The baby is innocent and he needs us to give him love. Somewhere along the way, i cried with her too. I've wronged her too much. I'm in love forever with a guy, i can never get marry with a girl, and maybe i can't make my family proud with this way of life, but this child has to have a family. My Dawn will never cry over his life, that's what i wanted to make sure of.

"I'm sorry Ma..I'm really sorry.."

We cried together, arm to arm, for a long time. And afterwards, she pulled out from me and looking at my eyes. A small hint of smile dancing in her lips.

"Come to think of it..actually i want a child from you, son. I even dreamed of your son. Maybe..maybe it's the way God show us His mercy and divine blessing."

She halted for a few second and continue with her words.

"But son, imagine that you are in Captain's shoes, what would people think of him if they find out that he has a child without marriage? Poor thing...and remember, you're the father of the child, you have to be responsible for his future. If i have to say something, you have to marry him. Marry him in the most respectable way and make him happy for the rest of his life. About our families, i'll talk to your dad and our families. But marry him for God's sake.." Those tears are still flowing from her eyes, but the initial shock was subsided and replaced by another wave of emotion.

I nod my head as an approval. I see her in the eyes, and smiled at her.

"That's my plan, Ma. I won't leave him alone for whatever it takes. Believe me."
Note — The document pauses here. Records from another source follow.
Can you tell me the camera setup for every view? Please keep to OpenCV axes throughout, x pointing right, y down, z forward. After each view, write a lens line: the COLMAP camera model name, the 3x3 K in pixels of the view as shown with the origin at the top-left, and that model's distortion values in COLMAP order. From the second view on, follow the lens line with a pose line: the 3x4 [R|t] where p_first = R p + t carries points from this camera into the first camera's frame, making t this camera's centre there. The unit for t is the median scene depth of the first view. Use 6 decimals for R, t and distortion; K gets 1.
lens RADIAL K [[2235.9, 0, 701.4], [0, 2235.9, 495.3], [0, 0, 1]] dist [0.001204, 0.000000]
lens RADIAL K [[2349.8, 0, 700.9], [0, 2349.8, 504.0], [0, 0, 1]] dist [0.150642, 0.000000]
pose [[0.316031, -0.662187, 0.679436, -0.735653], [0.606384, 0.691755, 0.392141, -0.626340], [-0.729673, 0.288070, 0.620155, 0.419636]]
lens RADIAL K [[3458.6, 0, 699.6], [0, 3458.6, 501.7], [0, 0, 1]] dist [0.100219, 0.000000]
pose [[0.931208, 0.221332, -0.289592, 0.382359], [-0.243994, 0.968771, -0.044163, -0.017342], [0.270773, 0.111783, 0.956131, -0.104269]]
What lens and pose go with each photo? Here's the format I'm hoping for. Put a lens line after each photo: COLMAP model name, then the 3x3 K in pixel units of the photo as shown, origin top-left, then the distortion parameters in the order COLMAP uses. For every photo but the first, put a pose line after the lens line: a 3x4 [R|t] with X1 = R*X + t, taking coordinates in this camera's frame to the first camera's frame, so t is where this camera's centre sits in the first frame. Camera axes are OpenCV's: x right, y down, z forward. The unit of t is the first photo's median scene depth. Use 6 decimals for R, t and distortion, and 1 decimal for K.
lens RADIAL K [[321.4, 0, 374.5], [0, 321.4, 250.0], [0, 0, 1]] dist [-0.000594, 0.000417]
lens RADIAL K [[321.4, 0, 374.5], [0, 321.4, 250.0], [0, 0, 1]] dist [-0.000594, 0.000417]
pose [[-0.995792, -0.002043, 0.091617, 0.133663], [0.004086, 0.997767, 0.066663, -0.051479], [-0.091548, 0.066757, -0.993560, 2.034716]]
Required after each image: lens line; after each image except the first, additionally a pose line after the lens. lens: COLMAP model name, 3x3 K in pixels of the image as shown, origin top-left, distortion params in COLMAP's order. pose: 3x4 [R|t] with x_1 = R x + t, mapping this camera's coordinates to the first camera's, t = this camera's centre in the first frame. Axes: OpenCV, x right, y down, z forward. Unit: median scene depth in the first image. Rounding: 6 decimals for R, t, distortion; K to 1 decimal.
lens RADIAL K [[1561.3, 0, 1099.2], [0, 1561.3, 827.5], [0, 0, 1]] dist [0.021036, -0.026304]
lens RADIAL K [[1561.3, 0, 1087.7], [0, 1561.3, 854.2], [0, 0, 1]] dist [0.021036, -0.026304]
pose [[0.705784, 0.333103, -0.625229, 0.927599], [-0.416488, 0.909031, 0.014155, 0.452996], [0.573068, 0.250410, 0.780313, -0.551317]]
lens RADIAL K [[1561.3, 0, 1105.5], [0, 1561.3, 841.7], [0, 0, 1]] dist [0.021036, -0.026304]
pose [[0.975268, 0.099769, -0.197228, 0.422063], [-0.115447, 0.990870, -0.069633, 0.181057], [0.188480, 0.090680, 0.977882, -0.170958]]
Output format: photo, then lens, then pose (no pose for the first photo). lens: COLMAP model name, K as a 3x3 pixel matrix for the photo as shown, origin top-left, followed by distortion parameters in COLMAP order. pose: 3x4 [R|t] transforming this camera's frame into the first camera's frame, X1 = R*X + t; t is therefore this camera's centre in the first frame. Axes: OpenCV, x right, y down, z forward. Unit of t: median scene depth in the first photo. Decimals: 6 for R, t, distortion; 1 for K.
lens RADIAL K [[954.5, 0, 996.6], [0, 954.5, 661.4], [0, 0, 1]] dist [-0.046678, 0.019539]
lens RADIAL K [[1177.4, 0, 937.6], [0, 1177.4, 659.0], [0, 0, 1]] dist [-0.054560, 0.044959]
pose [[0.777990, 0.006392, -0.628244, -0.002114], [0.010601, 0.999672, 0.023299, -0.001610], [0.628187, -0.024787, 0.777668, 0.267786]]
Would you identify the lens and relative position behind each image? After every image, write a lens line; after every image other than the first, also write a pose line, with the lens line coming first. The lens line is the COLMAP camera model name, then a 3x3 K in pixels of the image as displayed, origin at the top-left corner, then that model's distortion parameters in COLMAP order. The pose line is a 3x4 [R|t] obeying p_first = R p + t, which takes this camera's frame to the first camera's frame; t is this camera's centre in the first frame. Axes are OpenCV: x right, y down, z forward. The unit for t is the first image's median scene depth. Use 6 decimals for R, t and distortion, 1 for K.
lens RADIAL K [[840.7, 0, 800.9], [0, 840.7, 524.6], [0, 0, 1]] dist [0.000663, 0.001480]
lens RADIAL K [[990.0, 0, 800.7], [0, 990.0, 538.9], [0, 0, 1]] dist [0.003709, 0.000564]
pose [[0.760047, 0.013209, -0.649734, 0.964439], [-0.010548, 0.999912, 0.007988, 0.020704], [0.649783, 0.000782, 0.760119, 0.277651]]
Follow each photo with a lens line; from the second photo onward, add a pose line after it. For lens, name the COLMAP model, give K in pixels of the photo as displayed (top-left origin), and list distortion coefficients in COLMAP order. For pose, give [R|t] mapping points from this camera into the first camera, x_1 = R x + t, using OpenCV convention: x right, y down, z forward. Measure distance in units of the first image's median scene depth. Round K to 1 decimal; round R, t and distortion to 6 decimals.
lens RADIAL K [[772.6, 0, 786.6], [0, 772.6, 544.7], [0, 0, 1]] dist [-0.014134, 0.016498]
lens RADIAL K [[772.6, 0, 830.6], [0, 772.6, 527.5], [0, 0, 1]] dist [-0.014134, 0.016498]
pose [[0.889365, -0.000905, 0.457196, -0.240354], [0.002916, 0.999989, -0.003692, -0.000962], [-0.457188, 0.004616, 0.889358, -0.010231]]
She smiled at me weakly, but then as if she remember something, she shook my shoulders.

"Almost forget...show me the baby. I need to know my grandchild."

I dashed into my room where Captain had been waiting, and found him there, sitting next to our sleeping baby. Dawn looked so peaceful, his plump cheeks rosy and glowed healthily.

"Someone wants to see our baby, Captain." I smile widely.

My Mama comes after i fetch her, and when she saw Dawn, her tears flows again.